Please rewrite the lines starting with the line containing "low (0–5), mid (6–14), high (15+)" and going on through the line containing "Between RETAIL and", replacing "series" with "data set" and leaving everything else unchanged.
((
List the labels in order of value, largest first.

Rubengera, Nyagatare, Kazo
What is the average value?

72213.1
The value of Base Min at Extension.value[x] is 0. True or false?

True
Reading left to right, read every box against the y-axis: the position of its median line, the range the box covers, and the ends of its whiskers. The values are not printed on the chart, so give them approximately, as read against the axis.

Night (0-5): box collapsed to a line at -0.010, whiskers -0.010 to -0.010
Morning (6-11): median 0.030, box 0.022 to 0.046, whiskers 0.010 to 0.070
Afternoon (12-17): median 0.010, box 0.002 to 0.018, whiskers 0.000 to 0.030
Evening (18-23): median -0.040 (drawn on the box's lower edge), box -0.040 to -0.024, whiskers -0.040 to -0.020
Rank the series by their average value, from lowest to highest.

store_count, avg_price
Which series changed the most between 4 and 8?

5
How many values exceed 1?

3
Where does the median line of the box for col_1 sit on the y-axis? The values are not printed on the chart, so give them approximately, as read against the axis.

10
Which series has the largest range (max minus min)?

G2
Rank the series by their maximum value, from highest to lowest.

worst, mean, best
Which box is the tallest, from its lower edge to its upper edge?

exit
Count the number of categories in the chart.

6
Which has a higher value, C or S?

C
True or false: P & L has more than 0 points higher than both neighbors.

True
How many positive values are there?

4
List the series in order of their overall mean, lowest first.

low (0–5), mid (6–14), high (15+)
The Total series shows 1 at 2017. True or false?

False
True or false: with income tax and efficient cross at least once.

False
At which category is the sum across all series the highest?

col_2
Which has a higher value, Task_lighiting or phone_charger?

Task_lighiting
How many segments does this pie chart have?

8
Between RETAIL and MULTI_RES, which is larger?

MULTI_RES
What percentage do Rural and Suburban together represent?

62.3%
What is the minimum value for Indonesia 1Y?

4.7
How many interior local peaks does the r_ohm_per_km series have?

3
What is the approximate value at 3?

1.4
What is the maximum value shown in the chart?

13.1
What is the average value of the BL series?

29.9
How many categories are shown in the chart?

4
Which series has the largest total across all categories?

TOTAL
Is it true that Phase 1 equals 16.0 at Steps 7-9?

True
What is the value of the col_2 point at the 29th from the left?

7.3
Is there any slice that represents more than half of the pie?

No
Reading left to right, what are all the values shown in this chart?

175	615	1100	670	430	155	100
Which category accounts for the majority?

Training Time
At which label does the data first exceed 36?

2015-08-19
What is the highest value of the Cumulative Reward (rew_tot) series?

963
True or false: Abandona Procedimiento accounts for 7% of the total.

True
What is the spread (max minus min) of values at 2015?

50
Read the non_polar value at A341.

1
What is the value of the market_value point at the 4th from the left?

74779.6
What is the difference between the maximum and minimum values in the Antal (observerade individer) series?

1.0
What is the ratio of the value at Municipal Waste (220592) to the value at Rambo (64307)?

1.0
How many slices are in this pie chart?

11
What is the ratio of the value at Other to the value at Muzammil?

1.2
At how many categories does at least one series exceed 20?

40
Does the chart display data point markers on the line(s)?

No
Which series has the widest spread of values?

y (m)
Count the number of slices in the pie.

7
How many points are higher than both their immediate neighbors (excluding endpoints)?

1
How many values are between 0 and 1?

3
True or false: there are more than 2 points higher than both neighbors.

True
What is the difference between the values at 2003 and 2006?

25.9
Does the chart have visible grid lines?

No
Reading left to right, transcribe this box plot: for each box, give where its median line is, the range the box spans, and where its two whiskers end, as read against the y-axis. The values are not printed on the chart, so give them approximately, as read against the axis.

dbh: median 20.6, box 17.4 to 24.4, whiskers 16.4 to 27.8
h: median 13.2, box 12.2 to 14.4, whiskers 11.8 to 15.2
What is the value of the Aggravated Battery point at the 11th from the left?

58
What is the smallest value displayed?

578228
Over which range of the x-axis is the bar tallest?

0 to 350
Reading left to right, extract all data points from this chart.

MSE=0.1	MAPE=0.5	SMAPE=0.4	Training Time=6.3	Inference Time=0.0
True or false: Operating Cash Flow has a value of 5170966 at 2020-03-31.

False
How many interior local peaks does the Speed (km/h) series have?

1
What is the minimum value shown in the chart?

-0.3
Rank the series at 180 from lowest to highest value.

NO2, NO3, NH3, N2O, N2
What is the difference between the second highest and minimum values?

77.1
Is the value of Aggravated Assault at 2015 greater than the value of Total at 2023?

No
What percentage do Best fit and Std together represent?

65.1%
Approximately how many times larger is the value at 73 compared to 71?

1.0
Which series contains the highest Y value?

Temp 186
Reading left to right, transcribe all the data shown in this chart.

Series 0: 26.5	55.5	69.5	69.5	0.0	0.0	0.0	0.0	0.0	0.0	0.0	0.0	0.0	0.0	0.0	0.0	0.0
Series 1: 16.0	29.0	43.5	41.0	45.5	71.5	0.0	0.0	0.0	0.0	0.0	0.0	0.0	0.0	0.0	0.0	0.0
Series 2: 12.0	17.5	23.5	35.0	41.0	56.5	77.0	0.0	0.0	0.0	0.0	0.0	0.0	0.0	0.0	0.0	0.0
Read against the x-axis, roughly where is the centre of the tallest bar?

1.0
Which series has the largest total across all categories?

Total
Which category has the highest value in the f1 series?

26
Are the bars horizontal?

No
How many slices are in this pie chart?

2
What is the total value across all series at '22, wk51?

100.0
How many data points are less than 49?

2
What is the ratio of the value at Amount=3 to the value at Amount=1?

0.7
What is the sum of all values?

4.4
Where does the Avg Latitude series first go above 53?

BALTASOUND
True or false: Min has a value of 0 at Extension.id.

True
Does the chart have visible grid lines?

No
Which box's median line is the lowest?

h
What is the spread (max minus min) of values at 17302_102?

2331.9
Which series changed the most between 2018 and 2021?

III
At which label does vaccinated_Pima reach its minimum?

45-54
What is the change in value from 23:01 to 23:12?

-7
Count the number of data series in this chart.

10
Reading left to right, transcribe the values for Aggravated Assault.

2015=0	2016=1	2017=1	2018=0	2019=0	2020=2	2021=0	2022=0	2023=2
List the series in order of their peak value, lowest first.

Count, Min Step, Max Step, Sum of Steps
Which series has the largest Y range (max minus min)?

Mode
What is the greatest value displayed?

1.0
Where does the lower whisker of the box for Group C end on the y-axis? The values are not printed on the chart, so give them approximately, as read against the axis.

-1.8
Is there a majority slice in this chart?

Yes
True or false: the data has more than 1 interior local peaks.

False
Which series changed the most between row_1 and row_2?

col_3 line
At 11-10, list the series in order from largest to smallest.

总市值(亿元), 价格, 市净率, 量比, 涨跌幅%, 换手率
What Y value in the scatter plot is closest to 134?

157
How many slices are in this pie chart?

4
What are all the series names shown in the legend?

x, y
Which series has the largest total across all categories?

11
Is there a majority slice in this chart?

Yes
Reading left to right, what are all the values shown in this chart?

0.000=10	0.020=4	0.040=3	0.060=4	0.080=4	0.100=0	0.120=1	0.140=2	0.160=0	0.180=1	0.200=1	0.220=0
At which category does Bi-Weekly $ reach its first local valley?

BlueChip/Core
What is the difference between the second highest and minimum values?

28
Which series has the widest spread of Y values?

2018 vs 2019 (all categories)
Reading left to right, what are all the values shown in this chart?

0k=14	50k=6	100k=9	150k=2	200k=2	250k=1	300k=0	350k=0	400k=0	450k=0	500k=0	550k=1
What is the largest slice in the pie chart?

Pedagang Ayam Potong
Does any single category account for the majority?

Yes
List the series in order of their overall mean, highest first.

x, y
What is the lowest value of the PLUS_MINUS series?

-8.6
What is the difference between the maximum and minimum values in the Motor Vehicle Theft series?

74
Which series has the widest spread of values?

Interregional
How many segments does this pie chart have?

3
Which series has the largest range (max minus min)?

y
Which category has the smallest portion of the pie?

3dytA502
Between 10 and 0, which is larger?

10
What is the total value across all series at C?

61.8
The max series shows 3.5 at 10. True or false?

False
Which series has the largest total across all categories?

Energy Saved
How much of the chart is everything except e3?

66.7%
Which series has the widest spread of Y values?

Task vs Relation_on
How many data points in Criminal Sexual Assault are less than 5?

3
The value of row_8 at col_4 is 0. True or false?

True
))
= REPLY TO THE EXERCISE =
low (0–5), mid (6–14), high (15+)
The Total data set shows 1 at 2017. True or false?

False
True or false: with income tax and efficient cross at least once.

False
At which category is the sum across all data set the highest?

col_2
Which has a higher value, Task_lighiting or phone_charger?

Task_lighiting
How many segments does this pie chart have?

8
Between RETAIL and MULTI_RES, which is larger?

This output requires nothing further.